## Required work
In the comment thread about writing your own text editor, which keybinding is given as an example of cursor behavior that is probably muscle memory?

━━ Document text ━━

Writing my own text editor, and daily-driving it(blog.jsbarretto.com)
123 points | 40 commentspage 2
piker 3 hours ago||
> Cursor manipulation is difficult! When you’re using a text input widget, much of the behaviour you expect as table-stakes isn’t something you’re even conscious of. Exactly what happens when you hold a keybinding like ctrl + shift + left is probably muscle memory but the logic required to getting it all playing together nicely is not fun to write.

This is so true. And there are a lot of other cases where we just expect the OS or library to do it for us. Instead, we have to reimplement the wheel. Of course if understanding the wheel is part of the goal, then that works, but if you’re venture-backed good luck justifying the use of time to your investors. This is why Electron’s gravity is so strong.

━━━
━━ Data to examine ━━

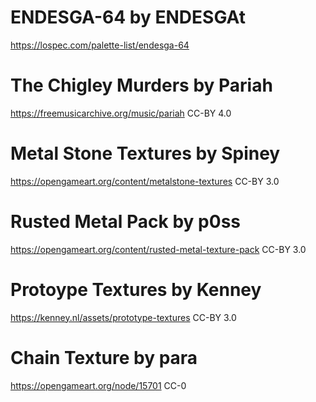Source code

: 
# ENDESGA-64 by ENDESGAt
https://lospec.com/palette-list/endesga-64

# The Chigley Murders by Pariah
https://freemusicarchive.org/music/pariah
CC-BY 4.0

# Metal Stone Textures by Spiney
https://opengameart.org/content/metalstone-textures
CC-BY 3.0

# Rusted Metal Pack by p0ss
https://opengameart.org/content/rusted-metal-texture-pack
CC-BY 3.0

# Protoype Textures by Kenney
https://kenney.nl/assets/prototype-textures
CC-BY 3.0

# Chain Texture by para
https://opengameart.org/node/15701
CC-0
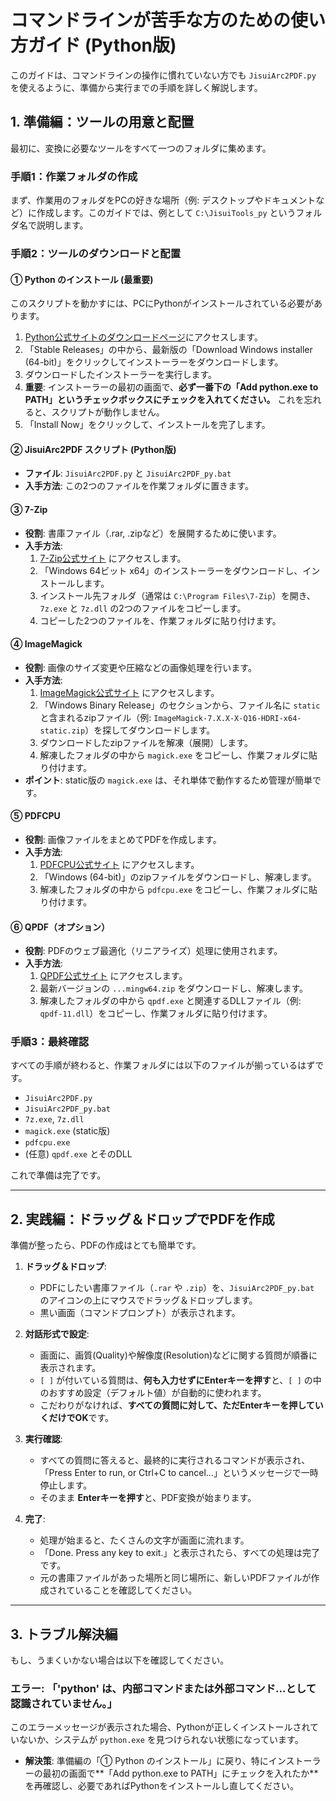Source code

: 
# コマンドラインが苦手な方のための使い方ガイド (Python版)

このガイドは、コマンドラインの操作に慣れていない方でも `JisuiArc2PDF.py` を使えるように、準備から実行までの手順を詳しく解説します。

## 1. 準備編：ツールの用意と配置

最初に、変換に必要なツールをすべて一つのフォルダに集めます。

### 手順1：作業フォルダの作成
まず、作業用のフォルダをPCの好きな場所（例: デスクトップやドキュメントなど）に作成します。このガイドでは、例として `C:\JisuiTools_py` というフォルダ名で説明します。

### 手順2：ツールのダウンロードと配置

#### ① Python のインストール (最重要)
このスクリプトを動かすには、PCにPythonがインストールされている必要があります。
1. [Python公式サイトのダウンロードページ](https://www.python.org/downloads/windows/)にアクセスします。
2. 「Stable Releases」の中から、最新版の「Download Windows installer (64-bit)」をクリックしてインストーラーをダウンロードします。
3. ダウンロードしたインストーラーを実行します。
4. **重要**: インストーラーの最初の画面で、**必ず一番下の「Add python.exe to PATH」というチェックボックスにチェックを入れてください。** これを忘れると、スクリプトが動作しません。
5. 「Install Now」をクリックして、インストールを完了します。

#### ② JisuiArc2PDF スクリプト (Python版)
- **ファイル**: `JisuiArc2PDF.py` と `JisuiArc2PDF_py.bat`
- **入手方法**: この2つのファイルを作業フォルダに置きます。

#### ③ 7-Zip
- **役割**: 書庫ファイル（.rar, .zipなど）を展開するために使います。
- **入手方法**:
    1. [7-Zip公式サイト](https://www.7-zip.org/) にアクセスします。
    2. 「Windows 64ビット x64」のインストーラーをダウンロードし、インストールします。
    3. インストール先フォルダ（通常は `C:\Program Files\7-Zip`）を開き、`7z.exe` と `7z.dll` の2つのファイルをコピーします。
    4. コピーした2つのファイルを、作業フォルダに貼り付けます。

#### ④ ImageMagick
- **役割**: 画像のサイズ変更や圧縮などの画像処理を行います。
- **入手方法**:
    1. [ImageMagick公式サイト](https://imagemagick.org/script/download.php) にアクセスします。
    2. 「Windows Binary Release」のセクションから、ファイル名に `static` と含まれるzipファイル（例: `ImageMagick-7.X.X-X-Q16-HDRI-x64-static.zip`）を探してダウンロードします。
    3. ダウンロードしたzipファイルを解凍（展開）します。
    4. 解凍したフォルダの中から `magick.exe` をコピーし、作業フォルダに貼り付けます。
- **ポイント**: static版の `magick.exe` は、それ単体で動作するため管理が簡単です。

#### ⑤ PDFCPU
- **役割**: 画像ファイルをまとめてPDFを作成します。
- **入手方法**:
    1. [PDFCPU公式サイト](https://pdfcpu.io/download) にアクセスします。
    2. 「Windows (64-bit)」のzipファイルをダウンロードし、解凍します。
    3. 解凍したフォルダの中から `pdfcpu.exe` をコピーし、作業フォルダに貼り付けます。

#### ⑥ QPDF（オプション）
- **役割**: PDFのウェブ最適化（リニアライズ）処理に使用されます。
- **入手方法**:
    1. [QPDF公式サイト](https://github.com/qpdf/qpdf/releases) にアクセスします。
    2. 最新バージョンの `...mingw64.zip` をダウンロードし、解凍します。
    3. 解凍したフォルダの中から `qpdf.exe` と関連するDLLファイル（例: `qpdf-11.dll`）をコピーし、作業フォルダに貼り付けます。

### 手順3：最終確認
すべての手順が終わると、作業フォルダには以下のファイルが揃っているはずです。
- `JisuiArc2PDF.py`
- `JisuiArc2PDF_py.bat`
- `7z.exe`, `7z.dll`
- `magick.exe` (static版)
- `pdfcpu.exe`
- (任意) `qpdf.exe` とそのDLL

これで準備は完了です。

---

## 2. 実践編：ドラッグ＆ドロップでPDFを作成

準備が整ったら、PDFの作成はとても簡単です。

1.  **ドラッグ＆ドロップ**:
    -   PDFにしたい書庫ファイル（`.rar` や `.zip`）を、`JisuiArc2PDF_py.bat` のアイコンの上にマウスでドラッグ＆ドロップします。
    -   黒い画面（コマンドプロンプト）が表示されます。

2.  **対話形式で設定**:
    -   画面に、画質(Quality)や解像度(Resolution)などに関する質問が順番に表示されます。
    -   `[ ]` が付いている質問は、**何も入力せずにEnterキーを押す**と、`[ ]` の中のおすすめ設定（デフォルト値）が自動的に使われます。
    -   こだわりがなければ、**すべての質問に対して、ただEnterキーを押していくだけでOK**です。

3.  **実行確認**:
    -   すべての質問に答えると、最終的に実行されるコマンドが表示され、「Press Enter to run, or Ctrl+C to cancel...」というメッセージで一時停止します。
    -   そのまま **Enterキーを押す**と、PDF変換が始まります。

4.  **完了**:
    -   処理が始まると、たくさんの文字が画面に流れます。
    -   「Done. Press any key to exit.」と表示されたら、すべての処理は完了です。
    -   元の書庫ファイルがあった場所と同じ場所に、新しいPDFファイルが作成されていることを確認してください。

---

## 3. トラブル解決編

もし、うまくいかない場合は以下を確認してください。

### エラー: 「'python' は、内部コマンドまたは外部コマンド...として認識されていません。」

このエラーメッセージが表示された場合、Pythonが正しくインストールされていないか、システムが `python.exe` を見つけられない状態になっています。

-   **解決策**: 準備編の「① Python のインストール」に戻り、特にインストーラーの最初の画面で**「Add python.exe to PATH」にチェックを入れたか**を再確認し、必要であればPythonをインストールし直してください。
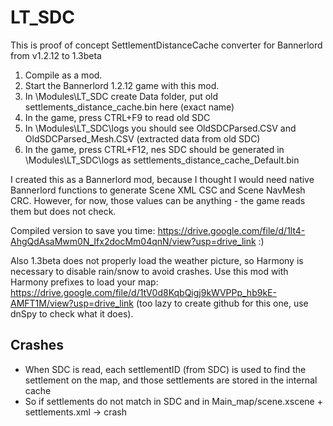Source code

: # LT_SDC

This is proof of concept SettlementDistanceCache converter for Bannerlord from v1.2.12 to 1.3beta

1. Compile as a mod.
2. Start the Bannerlord 1.2.12 game with this mod.
3. In \Modules\LT_SDC create Data folder, put old settlements_distance_cache.bin here (exact name)
4. In the game, press CTRL+F9 to read old SDC
5. In \Modules\LT_SDC\logs you should see OldSDCParsed.CSV and OldSDCParsed_Mesh.CSV (extracted data from old SDC)
6. In the game, press CTRL+F12, nes SDC should be generated in \Modules\LT_SDC\logs as settlements_distance_cache_Default.bin


I created this as a Bannerlord mod, because I thought I would need native Bannerlord functions to generate Scene XML CSC and Scene NavMesh CRC. However, for now, those values can be anything - the game reads them but does not check.


Compiled version to save you time: https://drive.google.com/file/d/1lt4-AhgQdAsaMwm0N_Ifx2docMm04qnN/view?usp=drive_link :)


Also 1.3beta does not properly load the weather picture, so Harmony is necessary to disable rain/snow to avoid crashes. Use this mod with Harmony prefixes to load your map: https://drive.google.com/file/d/1tV0d8KqbQigj9kWVPPp_hb9kE-AMFT1M/view?usp=drive_link (too lazy to create github for this one, use dnSpy to check what it does).

## Crashes

* When SDC is read, each settlementID (from SDC) is used to find the settlement on the map, and those settlements are stored in the internal cache
* So if settlements do not match in SDC and in Main_map/scene.xscene + settlements.xml -> crash
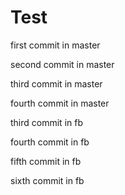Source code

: # Test

first commit in master

second commit in master


third commit in master

fourth commit in master

third commit in fb

fourth commit in fb

fifth commit in fb

sixth commit in fb
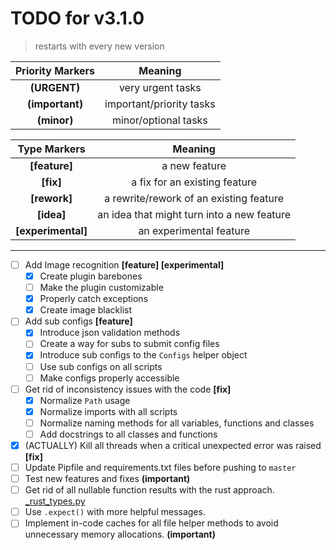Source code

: # TODO for v3.1.0

> restarts with every new version

| Priority Markers |         Meaning          |
| :--------------: | :----------------------: |
|   **(URGENT)**   |    very urgent tasks     |
| **(important)**  | important/priority tasks |
|   **(minor)**    |   minor/optional tasks   |

|    Type Markers    |                  Meaning                   |
| :----------------: | :----------------------------------------: |
|   **[feature]**    |               a new feature                |
|     **[fix]**      |       a fix for an existing feature        |
|    **[rework]**    |  a rewrite/rework of an existing feature   |
|     **[idea]**     | an idea that might turn into a new feature |
| **[experimental]** |          an experimental feature           |

---

-   [ ] Add Image recognition **[feature] [experimental]**
    -   [x] Create plugin barebones
    -   [ ] Make the plugin customizable
    -   [x] Properly catch exceptions
    -   [x] Create image blacklist
-   [ ] Add sub configs **[feature]**
    -   [x] Introduce json validation methods
    -   [ ] Create a way for subs to submit config files
    -   [x] Introduce sub configs to the `Configs` helper object
    -   [ ] Use sub configs on all scripts
    -   [ ] Make configs properly accessible
-   [ ] Get rid of inconsistency issues with the code **[fix]**
    -   [x] Normalize `Path` usage
    -   [x] Normalize imports with all scripts
    -   [ ] Normalize naming methods for all variables, functions and classes
    -   [ ] Add docstrings to all classes and functions
-   [x] (ACTUALLY) Kill all threads when a critical unexpected error was raised **[fix]**
-   [ ] Update Pipfile and requirements.txt files before pushing to `master`
-   [ ] Test new features and fixes **(important)**
-   [ ] Get rid of all nullable function results with the rust approach. [\_rust_types.py](src/_rust_types.py)
-   [ ] Use `.expect()` with more helpful messages.
-   [ ] Implement in-code caches for all file helper methods to avoid unnecessary memory allocations. **(important)**
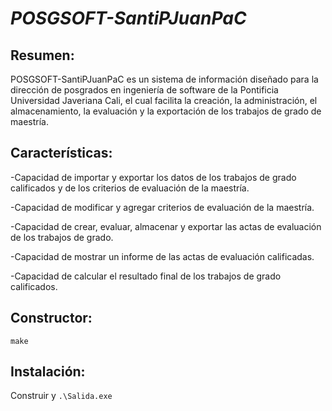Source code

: # **_POSGSOFT-SantiPJuanPaC_**

Resumen:
--------

POSGSOFT-SantiPJuanPaC es un sistema de información diseñado para la dirección de posgrados en ingeniería de software de la Pontificia Universidad Javeriana Cali, el cual facilita la creación, la administración, el almacenamiento, la evaluación y la exportación de los trabajos de grado de maestría.

Características:
----------------

-Capacidad de importar y exportar los datos de los trabajos de grado calificados y de los criterios de evaluación de la maestría.

-Capacidad de modificar y agregar criterios de evaluación de la maestría.

-Capacidad de crear, evaluar, almacenar y exportar las actas de evaluación de los trabajos de grado.

-Capacidad de mostrar un informe de las actas de evaluación calificadas.

-Capacidad de calcular el resultado final de los trabajos de grado calificados.

Constructor:
------------

`make`

Instalación:
------------

Construir y `.\Salida.exe`
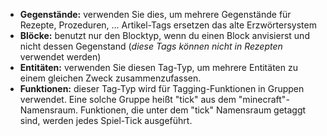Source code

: * **Gegenstände:** verwenden Sie dies, um mehrere Gegenstände für Rezepte, Prozeduren, ... Artikel-Tags ersetzen das alte Erzwörtersystem
* **Blöcke:** benutzt nur den Blocktyp, wenn du einen Block anvisierst und nicht dessen Gegenstand (_diese Tags können nicht in Rezepten_ verwendet werden)
* **Entitäten:** verwenden Sie diesen Tag-Typ, um mehrere Entitäten zu einem gleichen Zweck zusammenzufassen.
* **Funktionen:** dieser Tag-Typ wird für Tagging-Funktionen in Gruppen verwendet. Eine solche Gruppe heißt "tick" aus dem "minecraft"-Namensraum. Funktionen, die unter dem "tick" Namensraum getaggt sind, werden jedes Spiel-Tick ausgeführt.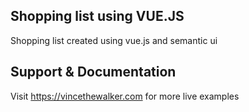     
## Shopping list using VUE.JS

Shopping list created using vue.js and semantic ui


## Support & Documentation

Visit https://vincethewalker.com for more live examples
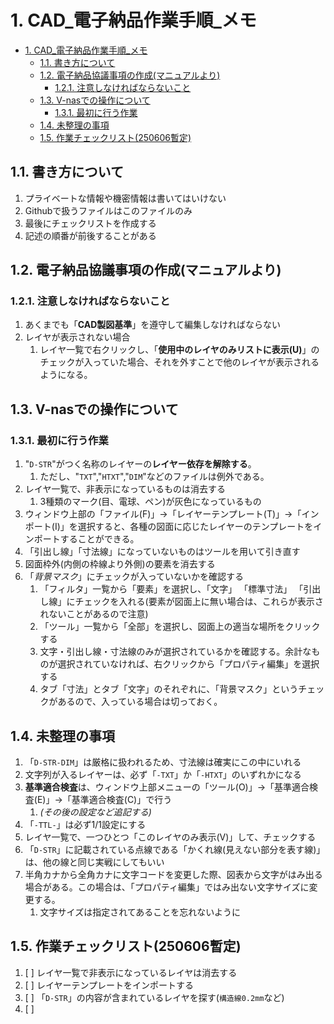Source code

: # 1. CAD_電子納品作業手順_メモ

- [1. CAD\_電子納品作業手順\_メモ](#1-cad_電子納品作業手順_メモ)
  - [1.1. 書き方について](#11-書き方について)
  - [1.2. 電子納品協議事項の作成(マニュアルより)](#12-電子納品協議事項の作成マニュアルより)
    - [1.2.1. 注意しなければならないこと](#121-注意しなければならないこと)
  - [1.3. V-nasでの操作について](#13-v-nasでの操作について)
    - [1.3.1. 最初に行う作業](#131-最初に行う作業)
  - [1.4. 未整理の事項](#14-未整理の事項)
  - [1.5. 作業チェックリスト(250606暫定)](#15-作業チェックリスト250606暫定)

## 1.1. 書き方について

1. プライベートな情報や機密情報は書いてはいけない
2. Githubで扱うファイルはこのファイルのみ
3. 最後にチェックリストを作成する
4. 記述の順番が前後することがある

## 1.2. 電子納品協議事項の作成(マニュアルより)

### 1.2.1. 注意しなければならないこと

1. あくまでも「**CAD製図基準**」を遵守して編集しなければならない
2. レイヤが表示されない場合
   1. レイヤ一覧で右クリックし、「**使用中のレイヤのみリストに表示(U)**」のチェックが入っていた場合、それを外すことで他のレイヤが表示されるようになる。

## 1.3. V-nasでの操作について

### 1.3.1. 最初に行う作業

1. "`D-STR`"がつく名称のレイヤーの**レイヤー依存を解除する**。
   1. ただし、"`TXT`","`HTXT`","`DIM`"などのファイルは例外である。
2. レイヤ一覧で、非表示になっているものは消去する
   1. 3種類のマーク(目、電球、ペン)が灰色になっているもの
3. ウィンドウ上部の「ファイル(F)」→「レイヤーテンプレート(T)」→「インポート(I)」を選択すると、各種の図面に応じたレイヤーのテンプレートをインポートすることができる。
4. 「引出し線」「寸法線」になっていないものはツールを用いて引き直す
5. 図面枠外(内側の枠線より外側)の要素を消去する
6. 「*背景マスク*」にチェックが入っていないかを確認する
   1. 「フィルタ」一覧から「要素」を選択し、「文字」 「標準寸法」 「引出し線」にチェックを入れる(要素が図面上に無い場合は、これらが表示されないことがあるので注意)
   2. 「ツール」一覧から「全部」を選択し、図面上の適当な場所をクリックする
   3. 文字・引出し線・寸法線のみが選択されているかを確認する。余計なものが選択されていなければ、右クリックから「プロパティ編集」を選択する
   4. タブ「寸法」とタブ「文字」のそれぞれに、「背景マスク」というチェックがあるので、入っている場合は切っておく。

## 1.4. 未整理の事項

1. 「`D-STR-DIM`」は厳格に扱われるため、寸法線は確実にこの中にいれる
2. 文字列が入るレイヤーは、必ず「`-TXT`」か「`-HTXT`」のいずれかになる
3. **基準適合検査**は、ウィンドウ上部メニューの「ツール(O)」→「基準適合検査(E)」→「基準適合検査(C)」で行う
   1. *(その後の設定など追記する)*
4. 「`-TTL-`」は必ず1/1設定にする
5. レイヤ一覧で、一つひとつ「このレイヤのみ表示(V)」して、チェックする
6. 「`D-STR`」に記載されている点線である「かくれ線(見えない部分を表す線)」は、他の線と同じ実戦にしてもいい
7. 半角カナから全角カナに文字コードを変更した際、図表から文字がはみ出る場合がある。この場合は、「プロパティ編集」ではみ出ない文字サイズに変更する。
   1. 文字サイズは指定されてあることを忘れないように

## 1.5. 作業チェックリスト(250606暫定)

1. [ ] レイヤ一覧で非表示になっているレイヤは消去する
2. [ ] レイヤーテンプレートをインポートする
3. [ ] 「`D-STR`」の内容が含まれているレイヤを探す(`構造線0.2mm`など)
4. [ ] 
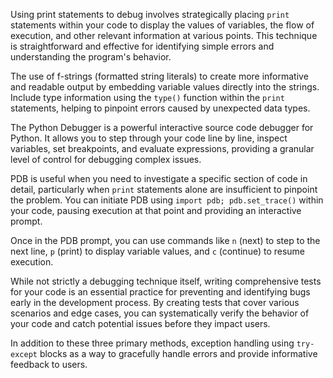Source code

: Using print statements to debug involves strategically placing `print` statements within your code to display the values of variables, the flow of execution, and other relevant information at various points. This technique is straightforward and effective for identifying simple errors and understanding the program's behavior.

The use of f-strings (formatted string literals) to create more informative and readable output by embedding variable values directly into the strings. Include type information using the `type()` function within the `print` statements, helping to pinpoint errors caused by unexpected data types.

The Python Debugger is a powerful interactive source code debugger for Python. It allows you to step through your code line by line, inspect variables, set breakpoints, and evaluate expressions, providing a granular level of control for debugging complex issues.

PDB is useful when you need to investigate a specific section of code in detail, particularly when `print` statements alone are insufficient to pinpoint the problem. You can initiate PDB using `import pdb; pdb.set_trace()` within your code, pausing execution at that point and providing an interactive prompt.

Once in the PDB prompt, you can use commands like `n` (next) to step to the next line, `p` (print) to display variable values, and `c` (continue) to resume execution.

While not strictly a debugging technique itself, writing comprehensive tests for your code is an essential practice for preventing and identifying bugs early in the development process. By creating tests that cover various scenarios and edge cases, you can systematically verify the behavior of your code and catch potential issues before they impact users.

In addition to these three primary methods, exception handling using `try-except` blocks as a way to gracefully handle errors and provide informative feedback to users.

━━━

## Exercise response
Holding ctrl + shift + left.